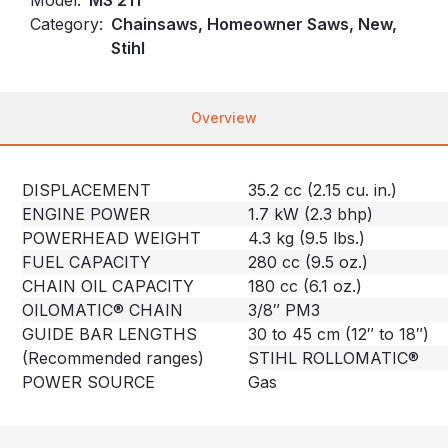
Category:
Chainsaws, Homeowner Saws, New,
Stihl
Overview
DISPLACEMENT
35.2 cc (2.15 cu. in.)
ENGINE POWER
1.7 kW (2.3 bhp)
POWERHEAD WEIGHT
4.3 kg (9.5 lbs.)
FUEL CAPACITY
280 cc (9.5 oz.)
CHAIN OIL CAPACITY
180 cc (6.1 oz.)
OILOMATIC® CHAIN
3/8″ PM3
GUIDE BAR LENGTHS
30 to 45 cm (12″ to 18″)
(Recommended ranges)
STIHL ROLLOMATIC®
POWER SOURCE
Gas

########

_Required action_: Copy the text of the rows above word for word, leaving the pictures out.

_Result_:
Category:
Chainsaws, Homeowner Saws, New,
Stihl
Overview
DISPLACEMENT
35.2 cc (2.15 cu. in.)
ENGINE POWER
1.7 kW (2.3 bhp)
POWERHEAD WEIGHT
4.3 kg (9.5 lbs.)
FUEL CAPACITY
280 cc (9.5 oz.)
CHAIN OIL CAPACITY
180 cc (6.1 oz.)
OILOMATIC® CHAIN
3/8″ PM3
GUIDE BAR LENGTHS
30 to 45 cm (12″ to 18″)
(Recommended ranges)
STIHL ROLLOMATIC®
POWER SOURCE
Gas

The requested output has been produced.